Congress is debating a budget bill that will impact every public entity, American, and businesses operating in the U.S.  Yesterday, the budget bill was passed by one vote in the Senate, and it has now been moved back to the House of Representatives. If there are changes made to it by House members, which is probable, it will then be returned to the Senate for a final vote.

There are several provisions in the current Senate-passed bill that will result in significant changes at the lower levels of government. The bill, in its current state, significantly reduces federal funding support to state and local governments. The funding reductions along with new mandates will result in major restructuring. Here are a few issues worth monitoring.  These items, pulled from the current budget bill, are in no particular order of priority:

  •     Highway and transit funding formulas include increased state cost-share and stricter eligibility requirements. This change will require public officials to provide more matching funds for numerous types of projects.
  •     Public health block grant funding is reduced, limiting federal support for state and local health departments.
  •     Disaster relief funding is capped at lower levels and the availability of federal reimbursement funding for state and local disaster response and recovery will be significantly reduced.
  •     Funding for state and local government cybersecurity grants is reduced, meaning fewer federal dollars will be available to help local IT teams improve security defenses.
  •     The clean energy tax credits passed by Congress for solar projects will be phased out for any projects that start construction after June 2026 or scheduled to become operational after 2027.
  •     Electric vehicle tax credits are scheduled to be phased out by September 2025, with EV charging infrastructure tax credits would be phased out by June 2026.
  •     Fees on methane emissions are postponed for 10 years and tax credits for biofuels are extended for an additional four years.
  •     An additional $150 billion is allocated for defense spending, including $29 billion for shipbuilding to improve military operations and approximately $25 billion in various military infrastructure and housing improvements.
  •     States will be required to pick up a greater portion of the Supplemental Nutrition Assistance Program (SNAP) that provides food assistance for low-income families.
  •     Authority over education will be moved to state and local communities as a result of the U.S. Department of Education being phased out.
  •     Many federal funding programs may be frozen. Analysts estimate that, based on the bill’s provisions, the financial reduction in federal funding assistance could be approximately $425+ billion.
  •     Funding for the Border Wall is increased.
  •     $1 billion in Affordable Housing Preservation funding is halted and federal rent subsidies are reduced.
  •     $5.4 billion in funding for bridge repairs is preserved, but with new restrictions for the projects.
  •     Some funding is available to help mitigate the loss of rural hospitals because of the cuts in Medicaid.
  •     $3 billion in environmental justice block grants is canceled, while funding for community development block grants will be reduced along with clean energy incentives.
  •     New economic development funding is allocated for oil and gas initiatives while funding for other economic development grant programs will be significantly reduced.
  •     Federal agencies will see extremely large reductions in funding for ongoing operations and capital projects. There will be more contracting opportunities at the state and local levels of government.
  •     Billions in funding will be available for air traffic controllers nationwide. Airport upgrades will continue but many will likely be funded through different sources.
  •     Smart tax provisions will support wireless investment. The bill’s targeted tax incentives will accelerate private investment in next-generation networks.

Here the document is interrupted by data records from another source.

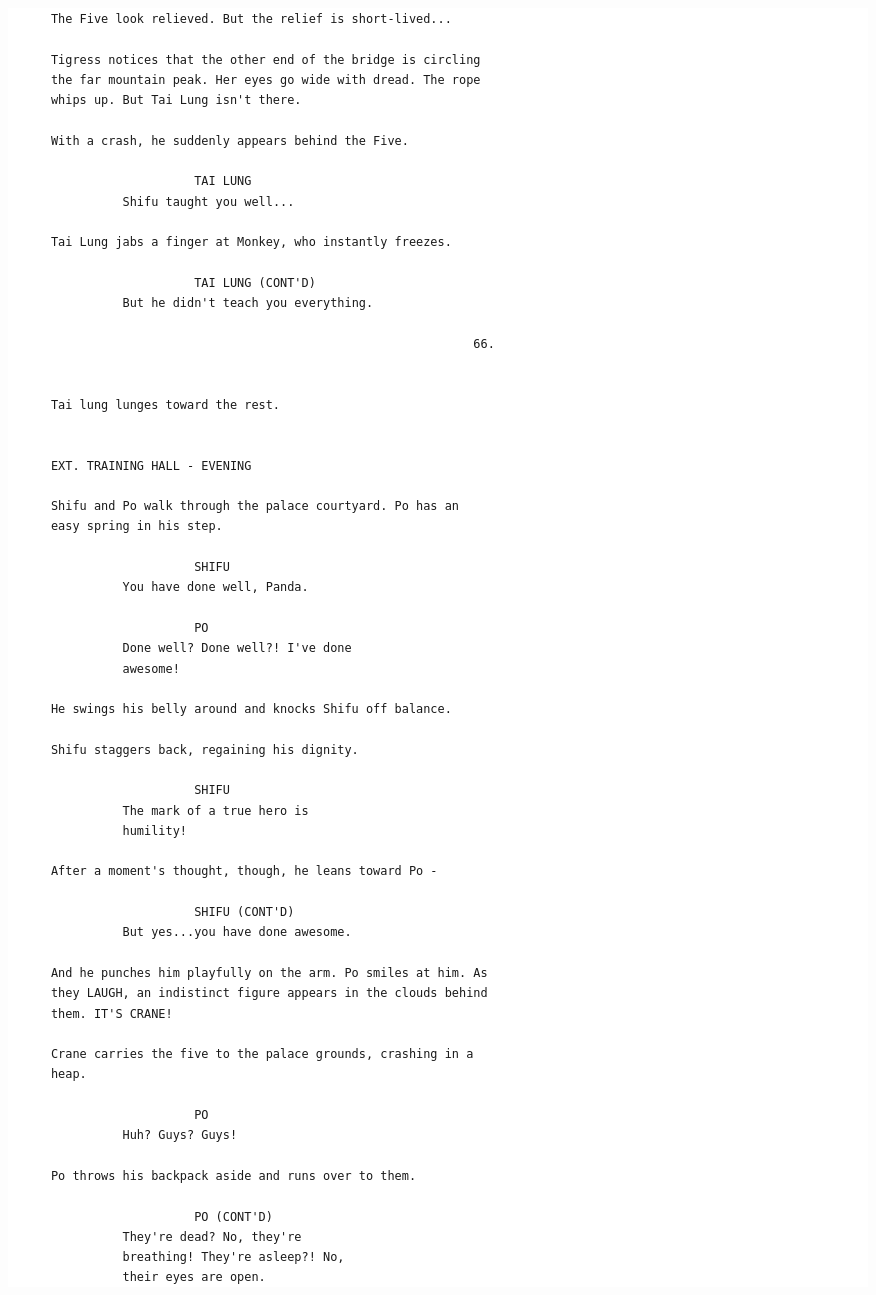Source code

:           The Five look relieved. But the relief is short-lived...
          
          Tigress notices that the other end of the bridge is circling
          the far mountain peak. Her eyes go wide with dread. The rope
          whips up. But Tai Lung isn't there.
          
          With a crash, he suddenly appears behind the Five.
          
                              TAI LUNG
                    Shifu taught you well...
          
          Tai Lung jabs a finger at Monkey, who instantly freezes.
          
                              TAI LUNG (CONT'D)
                    But he didn't teach you everything.
          
                                                                     66.
          
          
          Tai lung lunges toward the rest.
          
          
          EXT. TRAINING HALL - EVENING
          
          Shifu and Po walk through the palace courtyard. Po has an
          easy spring in his step.
          
                              SHIFU
                    You have done well, Panda.
          
                              PO
                    Done well? Done well?! I've done
                    awesome!
          
          He swings his belly around and knocks Shifu off balance.
          
          Shifu staggers back, regaining his dignity.
          
                              SHIFU
                    The mark of a true hero is
                    humility!
          
          After a moment's thought, though, he leans toward Po -
          
                              SHIFU (CONT'D)
                    But yes...you have done awesome.
          
          And he punches him playfully on the arm. Po smiles at him. As
          they LAUGH, an indistinct figure appears in the clouds behind
          them. IT'S CRANE!
          
          Crane carries the five to the palace grounds, crashing in a
          heap.
          
                              PO
                    Huh? Guys? Guys!
          
          Po throws his backpack aside and runs over to them.
          
                              PO (CONT'D)
                    They're dead? No, they're
                    breathing! They're asleep?! No,
                    their eyes are open.
          
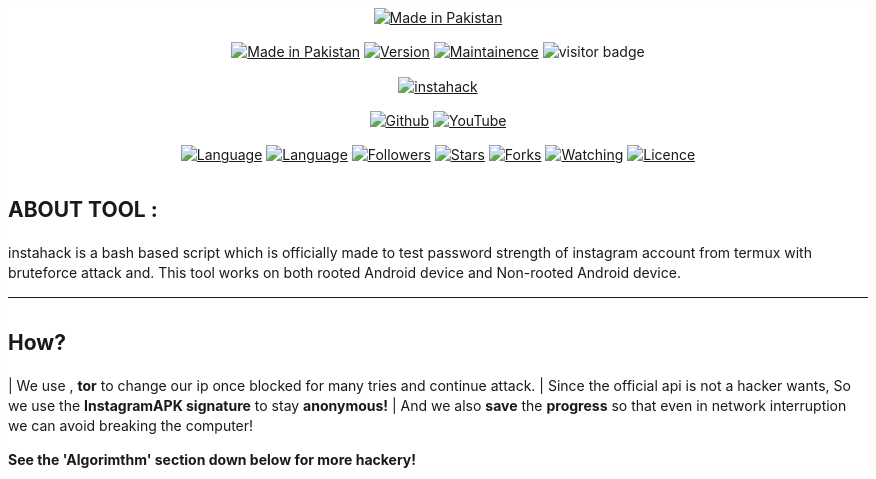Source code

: <p align="center">
<a href="https://instagram.com/blckspidr"><img title="Made in Pakistan" src="https://img.shields.io/badge/MADE%20IN-PakistN-SCRIPT?colorA=%23ff8100&colorB=%23017e40&colorC=%23ff0000&style=for-the-badge"></a>
</p>
<p align="center">
<a href="https://youtube.com/Hackerwasii"><img title="Made in Pakistan" src="https://img.shields.io/badge/Tool-instahack-green.svg"></a>
<a href="https://guthub.com/evildevill/instahack"><img title="Version" src="https://img.shields.io/badge/Version-4.5.7-green.svg?style=flat-square"></a>
<a href="https://github.com/evildevill"><img title="Maintainence" src="https://img.shields.io/badge/Maintained%3F-yes-green.svg"></a>
<img src="https://visitor-badge.laobi.icu/badge?page_id=HackerWaSi" alt="visitor badge"/>
</p>
<p align="center">
<a href="https://github.com/evildevill/instahack"><img title="instahack" width="50%" src="https://github.com/evildevill/instahack/blob/master/assets/20210219_144319.jpg"></a>
</p>
<p align="center">
<a href="https://github.com/evildevill"><img title="Github" src="https://img.shields.io/badge/evildevill-brightgreen?style=for-the-badge&logo=github"></a>
<a href="https://youtube.com/Hackerwasii"><img title="YouTube" src="https://img.shields.io/badge/YouTube-Hacker wasii-red?style=for-the-badge&logo=Youtube"></a>
</p>
<p align="center">
<a href="https://github.com/evildevill"><img title="Language" src="https://img.shields.io/badge/Made%20with-Bash-1f425f.svg?v=103"></a>
<a href="https://github.com/evildevill"><img title="Language" src="https://img.shields.io/badge/Made%20with-Python-1f425f.svg?v=103"></a>
<a href="https://github.com/evildevill"><img title="Followers" src="https://img.shields.io/github/followers/evildevill?color=blue&style=flat-square"></a>
<a href="https://github.com/evildevill"><img title="Stars" src="https://img.shields.io/github/stars/evildevill/instahack?color=red&style=flat-square"></a>
<a href="https://github.com/evildevill"><img title="Forks" src="https://img.shields.io/github/forks/evildevill/instahack?color=red&style=flat-square"></a>
<a href="https://github.com/evildevill"><img title="Watching" src="https://img.shields.io/github/watchers/evildevill/instahack?label=Watchers&color=blue&style=flat-square"></a>
<a href="https://github.com/evildevill"><img title="Licence" src="https://img.shields.io/badge/License-MIT-blue.svg"></a>
</p>

## ABOUT TOOL :

instahack is a bash based script which is officially made to test password strength of instagram account from termux with bruteforce attack and. This tool works on both rooted Android device and Non-rooted Android device.

------
 How?
------

| We use , **tor** to change our ip once blocked for many tries and continue attack.
| Since the official api is not a hacker wants, So we use the **InstagramAPK signature** to stay **anonymous!**
| And we also **save** the **progress** so that even in network interruption we can avoid breaking the computer!

 **See the 'Algorimthm' section down below for more hackery!**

To summarize, the pending budget bill passed by the Senate and now about to be voted on in the House of Representatives, will likely result in sweeping changes for state and local governments.  Simply put, the bill phases out billions in funding support that state and local government entities have relied on for decades and it outlines costly mandates for state and local governments related to education, healthcare, disaster response and recovery, regulatory responsibilities and required funding matches for infrastructure grants.

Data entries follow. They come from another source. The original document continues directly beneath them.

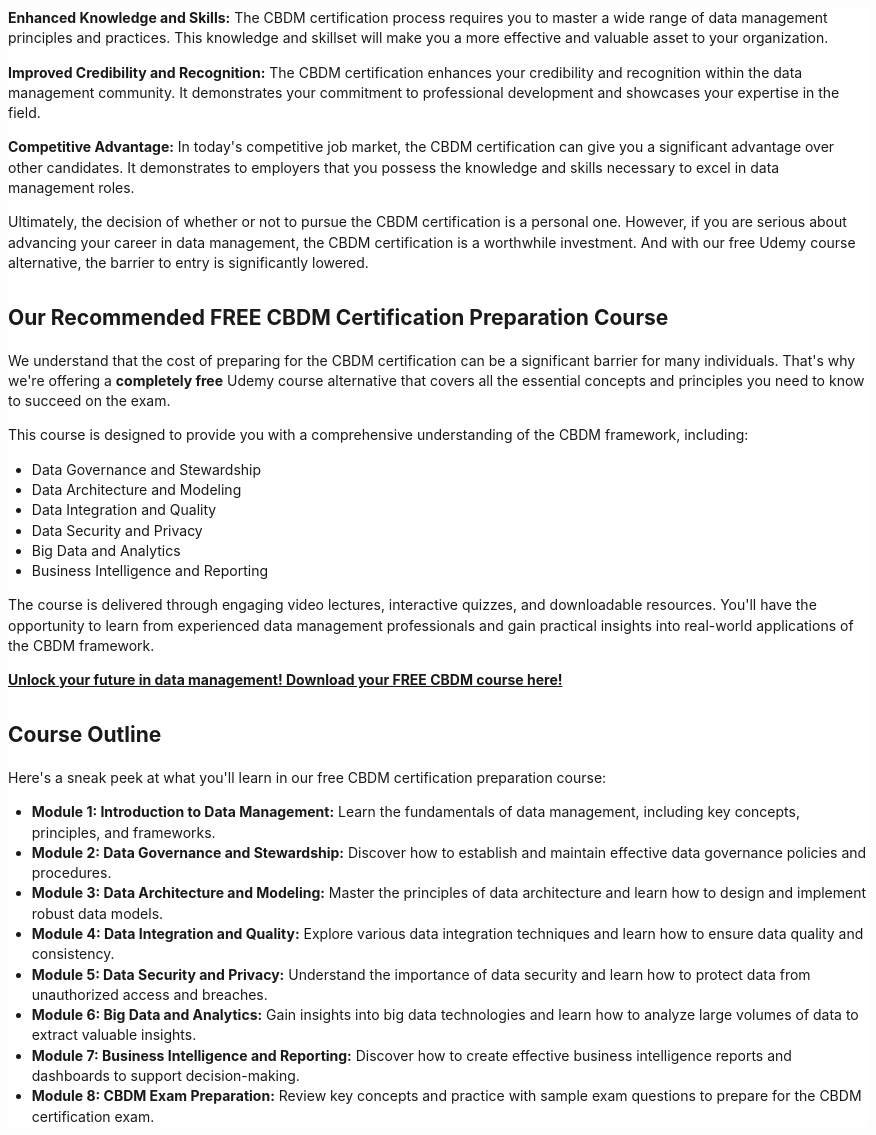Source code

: **Enhanced Knowledge and Skills:** The CBDM certification process requires you to master a wide range of data management principles and practices. This knowledge and skillset will make you a more effective and valuable asset to your organization.

**Improved Credibility and Recognition:** The CBDM certification enhances your credibility and recognition within the data management community. It demonstrates your commitment to professional development and showcases your expertise in the field.

**Competitive Advantage:** In today's competitive job market, the CBDM certification can give you a significant advantage over other candidates. It demonstrates to employers that you possess the knowledge and skills necessary to excel in data management roles.

Ultimately, the decision of whether or not to pursue the CBDM certification is a personal one. However, if you are serious about advancing your career in data management, the CBDM certification is a worthwhile investment. And with our free Udemy course alternative, the barrier to entry is significantly lowered.

## Our Recommended FREE CBDM Certification Preparation Course

We understand that the cost of preparing for the CBDM certification can be a significant barrier for many individuals. That's why we're offering a **completely free** Udemy course alternative that covers all the essential concepts and principles you need to know to succeed on the exam.

This course is designed to provide you with a comprehensive understanding of the CBDM framework, including:

*   Data Governance and Stewardship
*   Data Architecture and Modeling
*   Data Integration and Quality
*   Data Security and Privacy
*   Big Data and Analytics
*   Business Intelligence and Reporting

The course is delivered through engaging video lectures, interactive quizzes, and downloadable resources. You'll have the opportunity to learn from experienced data management professionals and gain practical insights into real-world applications of the CBDM framework.

[**Unlock your future in data management! Download your FREE CBDM course here!**](https://udemywork.com/cbdm-certification-cost)

## Course Outline

Here's a sneak peek at what you'll learn in our free CBDM certification preparation course:

*   **Module 1: Introduction to Data Management:** Learn the fundamentals of data management, including key concepts, principles, and frameworks.
*   **Module 2: Data Governance and Stewardship:** Discover how to establish and maintain effective data governance policies and procedures.
*   **Module 3: Data Architecture and Modeling:** Master the principles of data architecture and learn how to design and implement robust data models.
*   **Module 4: Data Integration and Quality:** Explore various data integration techniques and learn how to ensure data quality and consistency.
*   **Module 5: Data Security and Privacy:** Understand the importance of data security and learn how to protect data from unauthorized access and breaches.
*   **Module 6: Big Data and Analytics:** Gain insights into big data technologies and learn how to analyze large volumes of data to extract valuable insights.
*   **Module 7: Business Intelligence and Reporting:** Discover how to create effective business intelligence reports and dashboards to support decision-making.
*   **Module 8: CBDM Exam Preparation:** Review key concepts and practice with sample exam questions to prepare for the CBDM certification exam.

A brief look at some of the most likely outcomes reveals several anticipated changes that appear obvious:

  •     State, local and regional government officials will be required to work much closer together in the future.
  •     Private sector investors will be more commonly welcomed as critical infrastructure projects are planned.
  •     Developers and regional partners will be highly sought after as collaborators and investors in economic development.
  •     Technology modernization will not be impaired because it will allow efficiencies and cost reductions that governmental entities must have.
  •     AI will be at the forefront of helping governmental entities cut costs.
  •     Immediate contracting opportunities will be available as public officials struggle to build programs that incorporate new mandates. Technology with management solutions will be in high demand.
  •     Public officials will be more likely to accept meetings with private sector firms with revenue producing offerings.

 

It is a changing world… and the SPI Team will continue to monitor activities and trends both nationally and internationally to provide insight into the ever-changing marketplaces of government.